When your program has a large computation to split into parts, you should define your own “computation task” class which implements the Runnable interface. Your program will create one instance of your task class for each “chunk” of the computation.

Thread

The Thread class represents a thread (virtual CPU). A thread takes a reference to an object implementing the Runnable interface, and executes its run method in a separate thread.

There are three important Thread methods that you will use.

The Thread class’s constructor takes a reference to the Runnable object whose run method you want the new thread to execute. Note that creating the Thread object does not actually start the thread.

The Thread class’s start method actually starts a new thread. The new thread will execute the run method of the Runnable object passed to the Thread’s constructor.

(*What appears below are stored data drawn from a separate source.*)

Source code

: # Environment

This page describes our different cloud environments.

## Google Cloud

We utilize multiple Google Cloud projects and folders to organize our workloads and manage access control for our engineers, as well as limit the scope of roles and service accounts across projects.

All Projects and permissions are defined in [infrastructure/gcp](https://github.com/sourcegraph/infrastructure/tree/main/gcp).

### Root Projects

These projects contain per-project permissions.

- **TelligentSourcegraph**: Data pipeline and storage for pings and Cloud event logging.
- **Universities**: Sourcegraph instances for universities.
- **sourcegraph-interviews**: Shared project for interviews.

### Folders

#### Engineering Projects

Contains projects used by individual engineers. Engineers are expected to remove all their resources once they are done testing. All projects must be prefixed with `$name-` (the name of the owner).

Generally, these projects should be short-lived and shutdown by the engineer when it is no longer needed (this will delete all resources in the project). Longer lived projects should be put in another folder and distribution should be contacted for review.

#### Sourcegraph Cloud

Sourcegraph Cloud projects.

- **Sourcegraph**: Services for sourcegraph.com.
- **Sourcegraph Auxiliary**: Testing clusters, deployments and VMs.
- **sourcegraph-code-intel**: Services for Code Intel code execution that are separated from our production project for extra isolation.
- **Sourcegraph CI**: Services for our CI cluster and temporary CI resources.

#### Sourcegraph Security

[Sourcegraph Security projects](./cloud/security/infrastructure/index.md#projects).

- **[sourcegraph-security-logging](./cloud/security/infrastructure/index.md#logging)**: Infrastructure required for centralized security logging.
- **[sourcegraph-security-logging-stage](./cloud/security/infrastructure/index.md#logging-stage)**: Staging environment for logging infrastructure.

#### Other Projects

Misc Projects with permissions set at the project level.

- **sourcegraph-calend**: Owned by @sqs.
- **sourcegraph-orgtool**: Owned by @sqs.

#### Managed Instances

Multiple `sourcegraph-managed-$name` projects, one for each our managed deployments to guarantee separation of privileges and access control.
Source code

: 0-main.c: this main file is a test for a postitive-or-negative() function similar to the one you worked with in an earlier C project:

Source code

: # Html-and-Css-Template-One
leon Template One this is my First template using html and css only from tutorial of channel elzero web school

The Thread class’s join method can be called to wait for the thread to complete. In other words, the join method returns after the Runnable object’s run method returns.

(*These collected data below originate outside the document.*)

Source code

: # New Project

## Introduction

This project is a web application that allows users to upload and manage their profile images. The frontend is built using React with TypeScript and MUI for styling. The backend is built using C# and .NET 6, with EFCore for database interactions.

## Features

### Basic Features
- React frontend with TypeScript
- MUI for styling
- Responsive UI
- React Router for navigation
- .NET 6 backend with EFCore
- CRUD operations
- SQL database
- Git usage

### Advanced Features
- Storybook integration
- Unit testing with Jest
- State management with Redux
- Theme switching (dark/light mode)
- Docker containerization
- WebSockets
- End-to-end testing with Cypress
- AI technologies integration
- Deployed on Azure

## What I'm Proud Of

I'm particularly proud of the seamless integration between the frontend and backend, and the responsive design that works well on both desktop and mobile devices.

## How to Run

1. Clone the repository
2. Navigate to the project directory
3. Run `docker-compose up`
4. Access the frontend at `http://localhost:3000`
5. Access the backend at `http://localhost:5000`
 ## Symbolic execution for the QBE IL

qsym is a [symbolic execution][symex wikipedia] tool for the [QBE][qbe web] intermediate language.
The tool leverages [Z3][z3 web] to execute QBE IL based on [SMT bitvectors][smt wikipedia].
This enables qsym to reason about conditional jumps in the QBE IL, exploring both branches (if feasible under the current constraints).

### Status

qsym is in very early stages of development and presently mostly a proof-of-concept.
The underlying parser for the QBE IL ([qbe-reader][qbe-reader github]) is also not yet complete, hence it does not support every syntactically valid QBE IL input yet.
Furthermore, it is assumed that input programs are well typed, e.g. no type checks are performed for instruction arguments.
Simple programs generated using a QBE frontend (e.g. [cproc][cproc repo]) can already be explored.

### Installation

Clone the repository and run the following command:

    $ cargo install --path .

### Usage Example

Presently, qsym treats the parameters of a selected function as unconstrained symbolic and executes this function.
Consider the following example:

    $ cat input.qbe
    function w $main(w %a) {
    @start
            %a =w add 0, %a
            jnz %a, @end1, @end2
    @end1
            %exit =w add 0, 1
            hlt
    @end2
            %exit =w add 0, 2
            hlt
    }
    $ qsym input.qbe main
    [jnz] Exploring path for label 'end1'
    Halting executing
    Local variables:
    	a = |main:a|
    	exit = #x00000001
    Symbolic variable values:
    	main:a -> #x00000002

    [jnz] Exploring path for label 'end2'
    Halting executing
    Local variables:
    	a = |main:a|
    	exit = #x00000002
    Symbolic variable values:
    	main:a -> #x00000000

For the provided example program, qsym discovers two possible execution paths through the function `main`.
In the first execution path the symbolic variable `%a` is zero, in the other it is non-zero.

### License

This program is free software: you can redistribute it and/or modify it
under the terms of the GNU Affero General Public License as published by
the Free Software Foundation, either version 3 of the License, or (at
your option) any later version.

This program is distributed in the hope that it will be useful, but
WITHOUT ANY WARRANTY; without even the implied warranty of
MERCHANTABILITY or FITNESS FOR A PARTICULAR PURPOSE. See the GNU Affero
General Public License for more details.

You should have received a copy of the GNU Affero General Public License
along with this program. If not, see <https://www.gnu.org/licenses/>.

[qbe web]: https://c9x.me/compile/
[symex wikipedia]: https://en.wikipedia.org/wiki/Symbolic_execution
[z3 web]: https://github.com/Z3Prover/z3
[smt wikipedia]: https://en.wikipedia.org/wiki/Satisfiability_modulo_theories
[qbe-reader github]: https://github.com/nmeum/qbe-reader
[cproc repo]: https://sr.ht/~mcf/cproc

Note that the join method can throw a checked exception called InterruptedException.

Fork/Join Parallelism

A very common pattern for parallel computation is fork/join parallelism. In programs that employ this form of computation, the main program creates some number of parallel “worker” threads, starts them, and then waits for all of them to complete.

Here is how fork/join parallelism can be implemented in Java. This code example assumes that there is a class called ComputeTask that implements the Runnable interface and carries out a given chunk of the computation. This example creates 4 threads, allowing parallel computation on up to 4 CPU cores simultaneously.

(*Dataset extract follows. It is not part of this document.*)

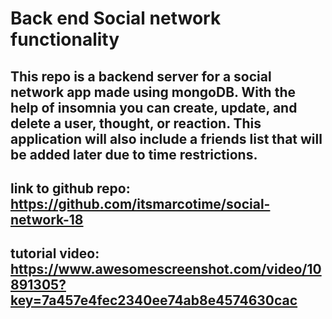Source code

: # Back end Social network functionality 

## This repo is a backend server for a social network app made using mongoDB. With the help of insomnia you can create, update, and delete a user, thought, or reaction. This application will also include a friends list that will be added later due to time restrictions.

## link to github repo: https://github.com/itsmarcotime/social-network-18

## tutorial video: https://www.awesomescreenshot.com/video/10891305?key=7a457e4fec2340ee74ab8e4574630cac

// Split the computation into 4 tasks
ComputeTask[] tasks = new ComputeTask[4];
for (int i = 0; i < 4; i++) {
    tasks[i] = new ComputeTask(...data that describes the task...);
}

// create the threads that will execute the tasks,
// and start each thread
Thread[] threads = new Thread[4];
for (int i = 0; i < 4; i++) {
    threads[i] = new Thread(tasks[i]);
    threads[i].start();
}

// wait for all of the threads to complete
try {
    for (int i = 0; i < 4; i++) {
        threads[i].join();
    }
} catch (InterruptedException e) {
    // this should not happen
    System.err.println("A thread was interrupted");
}

// Now, we can look at the results of each compute task,
// and combine them into a single overall result

Communication Between Threads

In fork/join parallelism, the computation threads are completely independent of each other. This is the ideal case for a parallel computation: each parallel task does not need to communicate with any other parallel task. Such parallel computations tend to be easy to implement, and execute very efficiently.

Some parallel computations, however, require communication between computation tasks. Threads executing in parallel can communicate with each other using a shared data structure. For example, a queue (list) could be used to communicate values from one thread to the next.

When a data structure is shared between threads, some form of synchronization must be used to ensure that the threads are not accessing and modifying the data structure at the same time. We will not be investigating thread synchronization in this course, but the basic idea is that “locks” can be used to temporarily give one thread exclusive access to the shared data structure.

(If you are interested in learning more, do web searches for “mutex”, “critical section”, and “java synchronization”.)